:: Exercise task ::
Reproduce the lines of the listing below without alteration, starting with the line that contains "scientific name: Rourea coccinea" and ending after the line that contains "genus: Phalaris".

Collected data entries
^^^^^^^^
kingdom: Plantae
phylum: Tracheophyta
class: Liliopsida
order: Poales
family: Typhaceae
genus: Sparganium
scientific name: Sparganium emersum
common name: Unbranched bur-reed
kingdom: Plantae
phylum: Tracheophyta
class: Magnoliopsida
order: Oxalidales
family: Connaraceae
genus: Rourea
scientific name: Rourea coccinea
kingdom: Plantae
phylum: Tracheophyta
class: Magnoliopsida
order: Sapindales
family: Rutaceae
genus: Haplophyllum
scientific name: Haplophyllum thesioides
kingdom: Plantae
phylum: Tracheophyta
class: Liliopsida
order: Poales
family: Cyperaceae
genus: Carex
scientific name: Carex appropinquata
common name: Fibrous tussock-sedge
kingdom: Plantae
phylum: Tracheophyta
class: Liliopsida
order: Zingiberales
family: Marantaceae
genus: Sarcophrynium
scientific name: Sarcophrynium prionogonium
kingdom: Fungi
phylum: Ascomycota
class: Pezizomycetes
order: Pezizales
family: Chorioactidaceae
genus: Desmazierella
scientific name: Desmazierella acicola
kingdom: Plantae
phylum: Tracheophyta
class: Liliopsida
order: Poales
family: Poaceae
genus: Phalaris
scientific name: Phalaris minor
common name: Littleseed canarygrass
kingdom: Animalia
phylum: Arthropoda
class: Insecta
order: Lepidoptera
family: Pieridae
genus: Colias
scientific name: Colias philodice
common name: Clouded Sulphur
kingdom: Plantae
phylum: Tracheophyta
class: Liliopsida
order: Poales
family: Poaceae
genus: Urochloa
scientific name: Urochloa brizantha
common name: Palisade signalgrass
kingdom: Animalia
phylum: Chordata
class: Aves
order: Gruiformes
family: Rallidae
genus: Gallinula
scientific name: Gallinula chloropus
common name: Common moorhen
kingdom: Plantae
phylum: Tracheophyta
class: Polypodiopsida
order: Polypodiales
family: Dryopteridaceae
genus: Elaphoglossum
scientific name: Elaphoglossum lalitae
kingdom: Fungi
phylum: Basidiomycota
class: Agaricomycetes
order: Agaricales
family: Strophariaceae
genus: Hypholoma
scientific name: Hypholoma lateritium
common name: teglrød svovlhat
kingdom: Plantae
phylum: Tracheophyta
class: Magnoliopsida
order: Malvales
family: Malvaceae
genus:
^^^^^^^^
:: The reply ::
scientific name: Rourea coccinea
kingdom: Plantae
phylum: Tracheophyta
class: Magnoliopsida
order: Sapindales
family: Rutaceae
genus: Haplophyllum
scientific name: Haplophyllum thesioides
kingdom: Plantae
phylum: Tracheophyta
class: Liliopsida
order: Poales
family: Cyperaceae
genus: Carex
scientific name: Carex appropinquata
common name: Fibrous tussock-sedge
kingdom: Plantae
phylum: Tracheophyta
class: Liliopsida
order: Zingiberales
family: Marantaceae
genus: Sarcophrynium
scientific name: Sarcophrynium prionogonium
kingdom: Fungi
phylum: Ascomycota
class: Pezizomycetes
order: Pezizales
family: Chorioactidaceae
genus: Desmazierella
scientific name: Desmazierella acicola
kingdom: Plantae
phylum: Tracheophyta
class: Liliopsida
order: Poales
family: Poaceae
genus: Phalaris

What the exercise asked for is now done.